Politics

PM risks ‘significant backlash’ over national insurance rise, says Hammond


Increasing national insurance contributions (NICs) to pay for social care would provoke a “very significant backlash” for Boris Johnson, the former chancellor Philip Hammond has said.

Hammond is among a number of senior Conservatives who oppose the planned rise to fund an overhaul of social care, including the former prime minister John Major, the former lord chancellor David Gauke and the former Tory leader Iain Duncan Smith.

Critics in the party and across the Commons have suggested that the rise would be disproportionately loaded on to younger and lower-paid workers, though it would allow the chancellor, Rishi Sunak, to apply the tax across the whole of the UK and include business contributions.

The plan is likely to include an £80,000 lifetime cap on care contributions and an increase in NICs of more than 1% – which would raise about £10bn per year, initially directed at shortening NHS waiting times, which have worsened during the pandemic.

The Treasury has traditionally opposed hypothecated taxes, where tax rises are announced with the revenue earmarked for a specific department, but Sunak is said to be reconciled to branding the rise as an NHS and social care tax.

Sunak is likely to address Tory MPs on Monday as the final details are thrashed out for an announcement expected early this week.

Speaking to Times Radio, Hammond said: “An increase in national insurance contributions is asking young working people, some of whom will never inherit the property, to subsidise older people who’ve accumulated wealth during their lifetime and have a property, and, on any basis, that has got to be wrong.

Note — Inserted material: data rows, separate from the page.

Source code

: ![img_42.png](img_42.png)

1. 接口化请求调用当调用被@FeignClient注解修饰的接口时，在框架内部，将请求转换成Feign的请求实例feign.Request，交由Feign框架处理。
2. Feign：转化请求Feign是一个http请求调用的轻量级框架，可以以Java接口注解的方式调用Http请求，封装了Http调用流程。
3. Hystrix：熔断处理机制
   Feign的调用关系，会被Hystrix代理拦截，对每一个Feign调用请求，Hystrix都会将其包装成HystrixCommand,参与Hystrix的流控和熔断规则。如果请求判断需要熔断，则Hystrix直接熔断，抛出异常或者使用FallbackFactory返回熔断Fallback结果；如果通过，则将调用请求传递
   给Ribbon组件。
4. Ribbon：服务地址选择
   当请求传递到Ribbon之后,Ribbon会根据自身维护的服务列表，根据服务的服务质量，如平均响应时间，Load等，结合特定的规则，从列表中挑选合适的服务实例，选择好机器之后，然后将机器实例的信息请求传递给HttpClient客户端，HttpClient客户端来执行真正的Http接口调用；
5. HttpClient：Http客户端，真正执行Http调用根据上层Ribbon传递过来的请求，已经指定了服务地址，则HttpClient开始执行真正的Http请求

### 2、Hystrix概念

“I think that if the government were to go ahead with the proposed increase in national insurance contributions, breaking a manifesto commitment in order to underwrite the care costs of older people with homes, I think that would provoke a very significant backlash. I think it would cause the government – the Conservative party – significant damage.”

The peer, who was chancellor between 2016 and 2019, also said he would “vote against” the legislation in the House of Lords if the opportunity arose.

“Economically, politically, expanding the state further in order to protect private assets by asking poor people to subsidise rich people has got to be the wrong thing to do,” he said.

Speaking at the FT Weekend Festival on Saturday, Major called the move “regressive”, while Smith told the Sunday Telegraph that the Conservative party would “end up, if we’re not careful, as a high-tax, high-spend party and the problem not solved.”

Labour has voiced its opposition to an increase to NICs, but has not set out how they would fund reform.

The shadow foreign secretary, Lisa Nandy, said the party supports the “broad principle” of increasing taxes for the wealthy to pay for NHS and social care.

The Labour frontbencher said the prime minister would “load the entirety of the cost of social care on to supermarket workers [and] delivery drivers, who are already suffering with high childcare costs, high housing costs and who kept us going through the pandemic”.

“I think that’s a really difficult ask of a group of people who haven’t done well under this Conservative government over the last 11 years,” she told Sky’s Trevor Phillips on Sunday.